▸ **Work request**
For this exercise, write out exactly the lines from the line containing "21 - 9 30 00" through the last line of the records, and no other lines.
Data excerpts below:
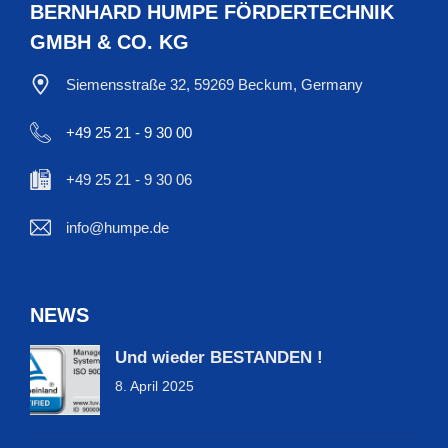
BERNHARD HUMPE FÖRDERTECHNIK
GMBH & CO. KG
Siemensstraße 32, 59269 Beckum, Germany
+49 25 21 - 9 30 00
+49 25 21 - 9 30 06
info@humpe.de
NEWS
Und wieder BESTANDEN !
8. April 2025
End of Data excerpts.
▸ **Answer below**
+49 25 21 - 9 30 00
+49 25 21 - 9 30 06
info@humpe.de
NEWS
Und wieder BESTANDEN !
8. April 2025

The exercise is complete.